課題構成.
a - カンボジア宮廷音楽の楽器についての文章を、2文で要約してもらえますか。
b - カンボジア宮廷音楽の楽器についての文章を、最後の文に続けて書き進めてもらえますか。

王宮内に保存されている、内戦前に使われていた楽器。象牙の螺鈿であしらわれたカンボジア王室の紋章も緻密にして華麗。この楽器の復元をソコンさんは試みている
カンボジアの伝統音楽で使われる楽器は、各楽器が奏でる音の調和をもっとも大切にしている。一つの楽器単体でも演奏可能な西洋楽器と比べ、根本的に楽器の持つ性質が違うという

 きらびやかな神々の物語を見せてくれる宮廷古典舞踊で、踊りと共に人々を遙かな世界へ導いてくれるもの、それが宮廷に伝わる古典音楽だ。古典音楽に使われる楽器には様々なものがあり、アプサラの舞には大きく分けて木琴、鐘、太鼓など、7種類の楽器が使用される。

 王立芸術大学で伝統楽器の研究を行い、自ら楽器の製作も行うソム・ソコンさん(45歳)は、現在王宮に残された伝統楽器の復元に取り組んでいる。装飾品と同様に、内戦期に楽器の作り手もまた失われ、王宮に楽器は残されているものの、その老朽化から、新たな楽器作りが急務とされているのだ。

提供データ.
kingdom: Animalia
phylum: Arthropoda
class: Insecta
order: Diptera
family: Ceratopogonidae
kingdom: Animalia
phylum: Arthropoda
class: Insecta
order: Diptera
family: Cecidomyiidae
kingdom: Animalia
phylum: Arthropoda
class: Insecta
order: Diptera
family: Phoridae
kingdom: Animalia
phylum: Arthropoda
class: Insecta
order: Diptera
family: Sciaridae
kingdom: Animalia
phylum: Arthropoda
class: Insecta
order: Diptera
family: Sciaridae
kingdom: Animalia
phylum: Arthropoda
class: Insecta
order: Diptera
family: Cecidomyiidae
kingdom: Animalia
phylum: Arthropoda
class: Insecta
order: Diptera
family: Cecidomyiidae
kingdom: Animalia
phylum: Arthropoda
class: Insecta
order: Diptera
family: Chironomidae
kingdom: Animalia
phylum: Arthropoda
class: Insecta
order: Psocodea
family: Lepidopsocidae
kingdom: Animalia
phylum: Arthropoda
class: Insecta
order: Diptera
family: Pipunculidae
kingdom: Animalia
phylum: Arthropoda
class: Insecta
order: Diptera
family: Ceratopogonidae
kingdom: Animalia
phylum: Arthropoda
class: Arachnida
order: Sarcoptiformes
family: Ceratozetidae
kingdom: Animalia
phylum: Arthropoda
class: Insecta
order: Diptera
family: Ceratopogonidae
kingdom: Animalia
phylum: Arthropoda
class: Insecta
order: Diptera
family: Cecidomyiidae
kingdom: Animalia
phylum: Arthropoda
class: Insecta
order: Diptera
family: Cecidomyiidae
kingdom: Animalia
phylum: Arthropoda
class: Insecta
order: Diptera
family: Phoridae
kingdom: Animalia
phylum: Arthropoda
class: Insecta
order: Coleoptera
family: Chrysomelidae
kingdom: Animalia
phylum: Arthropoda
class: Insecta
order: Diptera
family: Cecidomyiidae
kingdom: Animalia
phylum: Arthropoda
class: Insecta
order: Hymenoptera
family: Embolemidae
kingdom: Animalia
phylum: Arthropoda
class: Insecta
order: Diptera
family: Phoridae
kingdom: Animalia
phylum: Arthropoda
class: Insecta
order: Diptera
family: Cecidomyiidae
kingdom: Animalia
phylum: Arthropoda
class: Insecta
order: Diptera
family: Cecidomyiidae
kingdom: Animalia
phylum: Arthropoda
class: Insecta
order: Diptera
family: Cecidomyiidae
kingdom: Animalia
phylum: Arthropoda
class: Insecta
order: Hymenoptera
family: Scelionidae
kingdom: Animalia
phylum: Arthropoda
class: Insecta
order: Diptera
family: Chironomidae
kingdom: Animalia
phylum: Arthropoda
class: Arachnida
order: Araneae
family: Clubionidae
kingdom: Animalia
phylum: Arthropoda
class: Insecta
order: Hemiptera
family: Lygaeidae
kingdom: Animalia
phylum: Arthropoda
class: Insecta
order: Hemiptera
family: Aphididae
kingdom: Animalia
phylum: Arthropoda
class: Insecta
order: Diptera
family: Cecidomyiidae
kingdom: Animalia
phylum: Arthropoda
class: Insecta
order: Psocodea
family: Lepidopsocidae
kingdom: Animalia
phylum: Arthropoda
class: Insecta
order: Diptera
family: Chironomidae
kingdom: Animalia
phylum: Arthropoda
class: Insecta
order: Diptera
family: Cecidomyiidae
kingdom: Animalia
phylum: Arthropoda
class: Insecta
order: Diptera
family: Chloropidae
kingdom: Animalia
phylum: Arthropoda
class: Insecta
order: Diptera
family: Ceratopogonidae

課題別解答.
a - カンボジアの宮廷古典舞踊に伴う古典音楽では、各楽器の音の調和が最も大切にされており、アプサラの舞には木琴、鐘、太鼓など7種類の楽器が使われる。王立芸術大学で伝統楽器の研究と製作を行うソム・ソコンさんは、内戦期に楽器の作り手が失われ、王宮に残る楽器も老朽化して新たな楽器作りが急務となる中、その復元に取り組んでいる。

b -
 さらに彼は今、伝統楽器の研究だけでなく、カンボジア各地に伝わる伝統音楽の収集・研究も行っている。現在調査したものは約240曲。口承で伝えられることが多いため、時代と共に失われる前に、保存する必要があるという。

「これらの楽器や音楽は、私たちにとって忘れてはいけないもの。たとえば口承で伝えられてきた歌も、今ではその意味がわからない人が増えてきています。だからこそ、私たちは急いで保存に当たらなければならないのです。」

 
   

<古き良き、民族の音色を求めて。>
プノンペンのトゥール・トンポン・マーケット(通称ロシアンマーケット)で、カンボジア各地から集めた伝統楽器を修理・販売しているお店がある。主人であるソ・サヴンさん(38歳)は8年間、伝統楽器の製作を専門に学んだという楽器職人。彼の店へは観光客の他、古典舞踊を教えるNGOなども訪れているという。伝統楽器に興味のある人は、一度訪れてみては。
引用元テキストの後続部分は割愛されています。